Nuclear disarmament progress
In spite of lobbying by big military firms, Ware said efforts to abolish nuclear weapons are advancing steadily. He mentioned the ongoing campaign by Ban Ki -moon, the United Nations Secretary General. He noted that in May, signers of the Nuclear Non-Proliferation Treaty reaffirmed their commitment to get rid of nuclear weapons, although they did not agree on a timetable for doing so. And he mentioned the rapid expansion of Mayors for Peace, an organization in which more than 4,000 city leaders in 144 countries have promised to work for the abolition of nuclear weapons. (Halifax Mayor Peter Kelly has so far, refused to join.)
"Nuclear weapons are the ultimate form of violence," Ware said adding they have made it possible for humans to destroy the planet. "They really are a crime against humanity." He added that 20,000 nuclear warheads remain in military arsenals, with 3,000 of them on high alert ready to be launched at a moment's notice.
Ware is a longtime campaigner for nuclear disarmament. In the 1990s, he helped persuade the International Court of Justice to declare that "the threat or use of nuclear weapons would generally be contrary to the rules of international law." In the 1980s, he helped persuade the New Zealand government to officially designate the country as a nuclear weapons-free zone.
Education for peace
Ware also spoke about his work in peace education. He helped draft guidelines that became part of the New Zealand school curriculum, and started programs to promote peace in schools throughout the country. He has also served as an advisor to the New Zealand government and the UN on disarmament education.

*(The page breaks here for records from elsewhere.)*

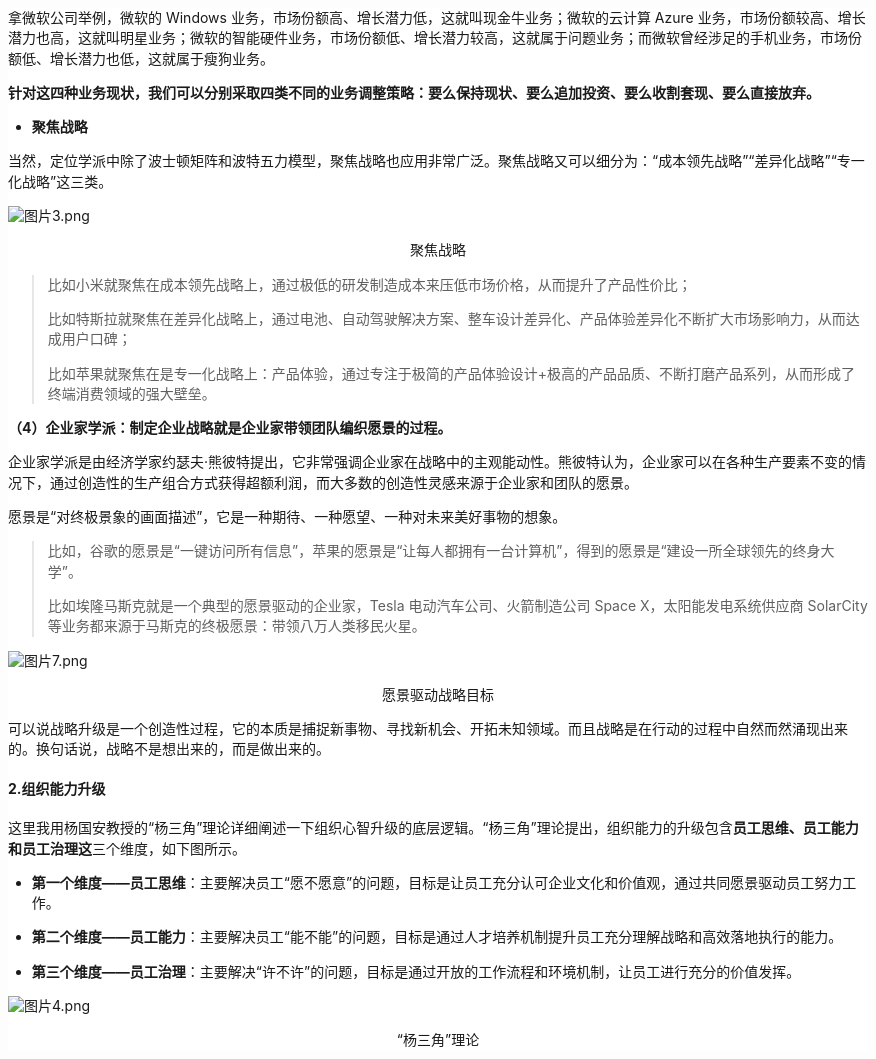 


<p data-nodeid="2122">拿微软公司举例，微软的 Windows 业务，市场份额高、增长潜力低，这就叫现金牛业务；微软的云计算 Azure 业务，市场份额较高、增长潜力也高，这就叫明星业务；微软的智能硬件业务，市场份额低、增长潜力较高，这就属于问题业务；而微软曾经涉足的手机业务，市场份额低、增长潜力也低，这就属于瘦狗业务。</p>
<p data-nodeid="2123"><strong data-nodeid="2397">针对这四种业务现状，我们可以分别采取四类不同的业务调整策略：要么保持现状、要么追加投资、要么收割套现、要么直接放弃。</strong></p>
<ul data-nodeid="2124">
<li data-nodeid="2125">
<p data-nodeid="2126"><strong data-nodeid="2401">聚焦战略</strong></p>
</li>
</ul>
<p data-nodeid="21261">当然，定位学派中除了波士顿矩阵和波特五力模型，聚焦战略也应用非常广泛。聚焦战略又可以细分为：“成本领先战略”“差异化战略”“专一化战略”这三类。</p>
<p data-nodeid="21262" class=""><img src="https://s0.lgstatic.com/i/image6/M00/47/BF/Cgp9HWDRvVOAcRZ8AAEnrd_iAxw829.png" alt="图片3.png" data-nodeid="21267"></p>
<div data-nodeid="21263"><p style="text-align:center">聚焦战略</p></div>




<blockquote data-nodeid="2130">
<p data-nodeid="2131">比如小米就聚焦在成本领先战略上，通过极低的研发制造成本来压低市场价格，从而提升了产品性价比；</p>
<p data-nodeid="2132">比如特斯拉就聚焦在差异化战略上，通过电池、自动驾驶解决方案、整车设计差异化、产品体验差异化不断扩大市场影响力，从而达成用户口碑；</p>
<p data-nodeid="2133">比如苹果就聚焦在是专一化战略上：产品体验，通过专注于极简的产品体验设计+极高的产品品质、不断打磨产品系列，从而形成了终端消费领域的强大壁垒。</p>
</blockquote>
<p data-nodeid="2134"><strong data-nodeid="2412">（4）企业家学派：制定企业战略就是企业家带领团队编织愿景的过程。</strong></p>
<p data-nodeid="2135" class="">企业家学派是由经济学家约瑟夫·熊彼特提出，它非常强调企业家在战略中的主观能动性。熊彼特认为，企业家可以在各种生产要素不变的情况下，通过创造性的生产组合方式获得超额利润，而大多数的创造性灵感来源于企业家和团队的愿景。</p>
<p data-nodeid="2136">愿景是“对终极景象的画面描述”，它是一种期待、一种愿望、一种对未来美好事物的想象。</p>
<blockquote data-nodeid="19290">
<p data-nodeid="19291">比如，谷歌的愿景是“一键访问所有信息”，苹果的愿景是“让每人都拥有一台计算机”，得到的愿景是“建设一所全球领先的终身大学”。</p>
<p data-nodeid="19292">比如埃隆马斯克就是一个典型的愿景驱动的企业家，Tesla 电动汽车公司、火箭制造公司 Space X，太阳能发电系统供应商 SolarCity 等业务都来源于马斯克的终极愿景：带领八万人类移民火星。</p>
</blockquote>
<p data-nodeid="19293" class=""><img src="https://s0.lgstatic.com/i/image6/M00/47/C7/CioPOWDRvTmAVJ5vAAB1wRtS1sk907.png" alt="图片7.png" data-nodeid="19299"></p>
<div data-nodeid="19294"><p style="text-align:center">愿景驱动战略目标</p></div>












<p data-nodeid="2142" class="">可以说战略升级是一个创造性过程，它的本质是捕捉新事物、寻找新机会、开拓未知领域。而且战略是在行动的过程中自然而然涌现出来的。换句话说，战略不是想出来的，而是做出来的。</p>
<h4 data-nodeid="2143">2.组织能力升级</h4>
<p data-nodeid="2144">这里我用杨国安教授的“杨三角”理论详细阐述一下组织心智升级的底层逻辑。“杨三角”理论提出，组织能力的升级包含<strong data-nodeid="2427">员工思维、员工能力和员工治理这</strong>三个维度，如下图所示。</p>
<ul data-nodeid="11375">
<li data-nodeid="11376">
<p data-nodeid="11377"><strong data-nodeid="11388">第一个维度——员工思维</strong>：主要解决员工“愿不愿意”的问题，目标是让员工充分认可企业文化和价值观，通过共同愿景驱动员工努力工作。</p>
</li>
<li data-nodeid="11378">
<p data-nodeid="11379"><strong data-nodeid="11393">第二个维度——员工能力</strong>：主要解决员工“能不能”的问题，目标是通过人才培养机制提升员工充分理解战略和高效落地执行的能力。</p>
</li>
<li data-nodeid="11380">
<p data-nodeid="11381"><strong data-nodeid="11398">第三个维度——员工治理</strong>：主要解决“许不许”的问题，目标是通过开放的工作流程和环境机制，让员工进行充分的价值发挥。</p>
</li>
</ul>
<p data-nodeid="11382" class=""><img src="https://s0.lgstatic.com/i/image6/M01/47/BF/Cgp9HWDRvNeAQBcMAAGHvh5O9tw473.png" alt="图片4.png" data-nodeid="11401"></p>
<div data-nodeid="11383"><p style="text-align:center">“杨三角”理论</p></div>
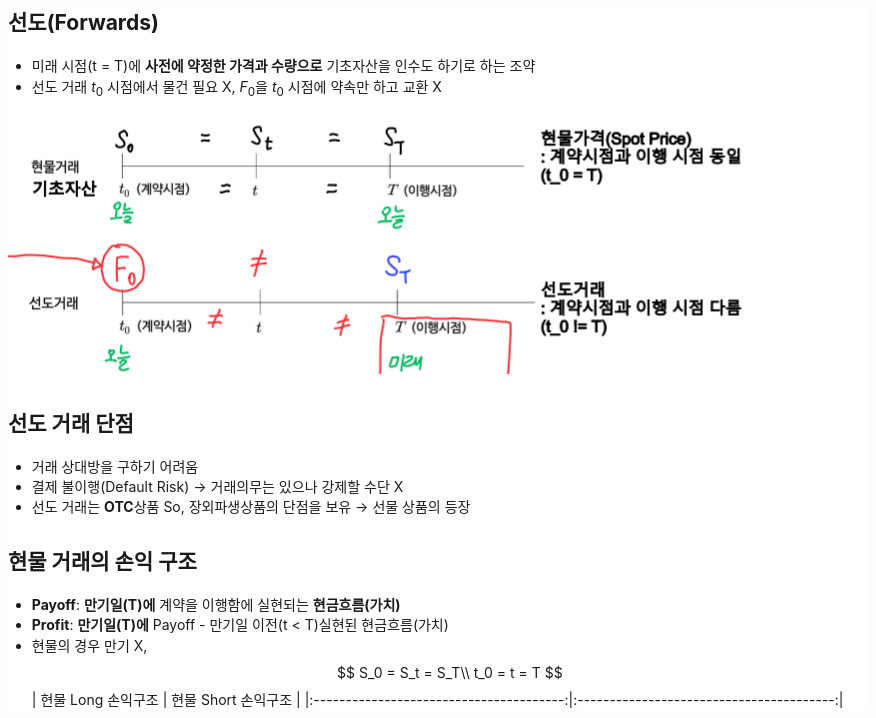 ## **선도(Forwards)**
- 미래 시점(t = T)에 **사전에 약정한 가격과 수량으로** 기초자산을 인수도 하기로 하는 조약
- 선도 거래 $t_0$ 시점에서 물건 필요 X, $F_0$을 $t_0$ 시점에 약속만 하고 교환 X

![alt text](./img/Forward.png)

## **선도 거래 단점**
- 거래 상대방을 구하기 어려움
- 결제 불이행(Default Risk) → 거래의무는 있으나 강제할 수단 X
- 선도 거래는 **OTC**상품 So, 장외파생상품의 단점을 보유 → 선물 상품의 등장

## **현물 거래의 손익 구조**
- **Payoff**: **만기일(T)에** 계약을 이행함에 실현되는 **현금흐름(가치)**
- **Profit**: **만기일(T)에** Payoff - 만기일 이전(t < T)실현된 현금흐름(가치)
- 현물의 경우 만기 X, 
$$
S_0 = S_t = S_T\\ 
t_0 = t = T
$$
|               현물 Long 손익구조          |               현물 Short 손익구조          |
|:---------------------------------------:|:----------------------------------------:|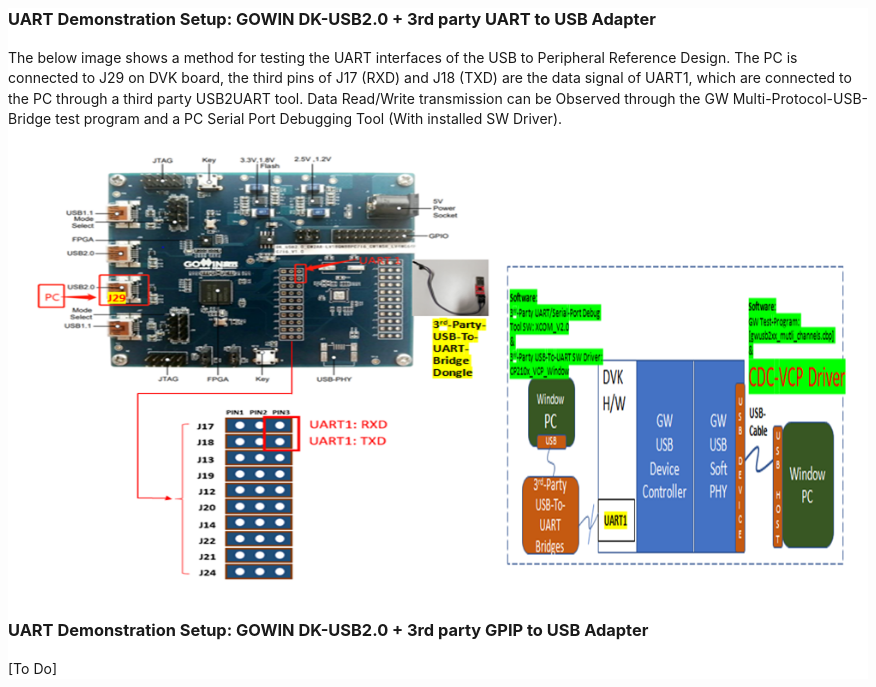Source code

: 
### UART Demonstration Setup:  GOWIN DK-USB2.0 + 3rd party UART to USB Adapter
The below image shows a method for testing the UART interfaces of the USB to Peripheral Reference Design. The PC is connected to J29 on DVK board, the third pins of J17 (RXD) and J18 (TXD) are the data signal of UART1, which are connected to the PC through a third party USB2UART tool. Data Read/Write transmission can be Observed through the GW Multi-Protocol-USB-Bridge test program and a PC Serial Port Debugging Tool (With installed SW Driver).

![Demo_Setup_Diagram](doc/UART_Test_Setup.PNG)

### UART Demonstration Setup:  GOWIN DK-USB2.0 + 3rd party GPIP to USB Adapter
[To Do]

As part of Wednesday night's program, Ware interviewed 12-year-old Logan MacGillivrary. The Bedford student and filmmaker raised more than $57,000 to pay for two large shipments of sports equipment and school supplies to Sierra Leone. He is currently trying to generate funds for a children's educational centre in the war-torn African country.
"The children are the future of Sierra Leone," MacGillivrary said. "Education and recreation will keep them in the smaller villages." As part of his fundraising efforts, MacGillivrary toured Nova Scotia schools appealing for sports equipment and classroom supplies. "One school gave about 20,000 pencils which is incredible," he said in genuine amazement. "Twenty thousand pencils!"